Art #11

Malle de voyage, fin du XIXème siècle.

Une malle est une adaptation du coffre de voyage de l’Antiquité et du Moyen Âge. Plus légères, moins chères, leur production s’accroît avec le développement des moyens de transport au milieu du XIXe siècle. Par route, par mer, par rail et plus tard par les airs, voyager devient plus aisé et séduit une bourgeoisie friande d’exotisme.

Devant ce nouveau marché, les maisons de sellerie diversifient leurs activités en malleterie et maroquinerie de voyage. Quelques noms devenus prestigieux naissent alors comme Hermès en 1837 ou Vuitton en 1854.

Le début du XXe siècle jusqu’à la première guerre mondiale voit l’apogée de la production des malles de voyages ; après guerre le déclin de la production se fait au profit d’autres types de bagages, plus petits, plus aisément transportable et plus adapté au besoin des nouveaux vacanciers. Seule la production de très grand luxe existe encore ainsi que des productions spécifiques comme les « cantines » métalliques ou les malles en osier.

Une malle est un objet de voyage. À ce titre, il doit être résistant et léger.
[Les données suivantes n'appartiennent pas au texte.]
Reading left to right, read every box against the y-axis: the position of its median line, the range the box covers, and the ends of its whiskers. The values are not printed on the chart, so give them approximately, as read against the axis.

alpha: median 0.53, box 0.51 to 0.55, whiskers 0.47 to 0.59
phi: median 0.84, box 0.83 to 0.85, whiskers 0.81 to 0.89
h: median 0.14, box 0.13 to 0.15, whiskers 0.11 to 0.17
Les essences utilisés sont principalement des bois d’œuvres légers (pin, peupliers, quelques fruitiers). Les malles sont renforcées par un réseau de lattes en bois de merranderie et des ferrures qui renforcent les angles et protègent les coins. La construction des malles et le jeu des pièces entre elles en font un objet légèrement déformable : cela permet à la structure d’absorber les coups violents et les chutes sans se rompre.
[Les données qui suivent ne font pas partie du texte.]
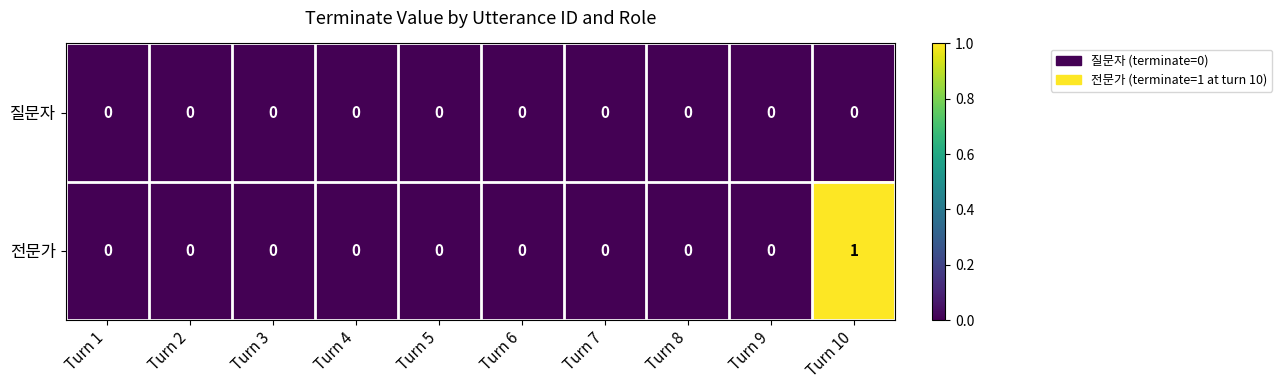

Reading left to right, extract all data points from this chart.

질문자: Turn 1=0	Turn 2=0	Turn 3=0	Turn 4=0	Turn 5=0	Turn 6=0	Turn 7=0	Turn 8=0	Turn 9=0	Turn 10=0
전문가: Turn 1=0	Turn 2=0	Turn 3=0	Turn 4=0	Turn 5=0	Turn 6=0	Turn 7=0	Turn 8=0	Turn 9=0	Turn 10=1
Les formes et les décors varient selon les lieux de production : les malletiers séduisent leur clientèle en multipliant les effets par la « bijouterie » de leurs pièces, c’est-à-dire les éléments métalliques rapportés qui servent surtout de décor. Les productions de luxe sont facilement identifiables ; néanmoins la majorité de la production est faite de malles à prix abordables, en matériaux peu onéreux et sans un degré de finition important.
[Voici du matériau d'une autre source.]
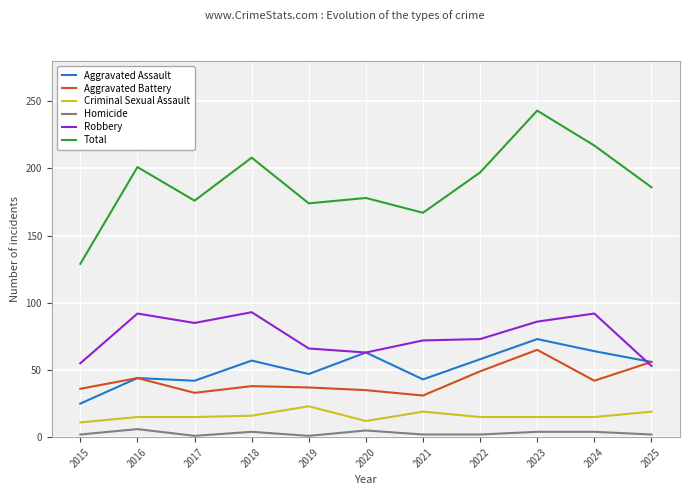

What is the spread (max minus min) of values at 2022?

195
Les malles ont souvent un revêtement extérieur couvrant : de la simple toile au cuir repoussé. Il protège la structure en bois, masque les fentes que les coups peuvent provoquer et ajoute une protection hygrométrique supplémentaire au bagage.

Le revêtement qui capitonne l’intérieur protège le contenu des échardes du bois. En toile ou en papier, plus rarement en cuir, tous les goûts et toutes les bourses peuvent trouver ce qui leur convient.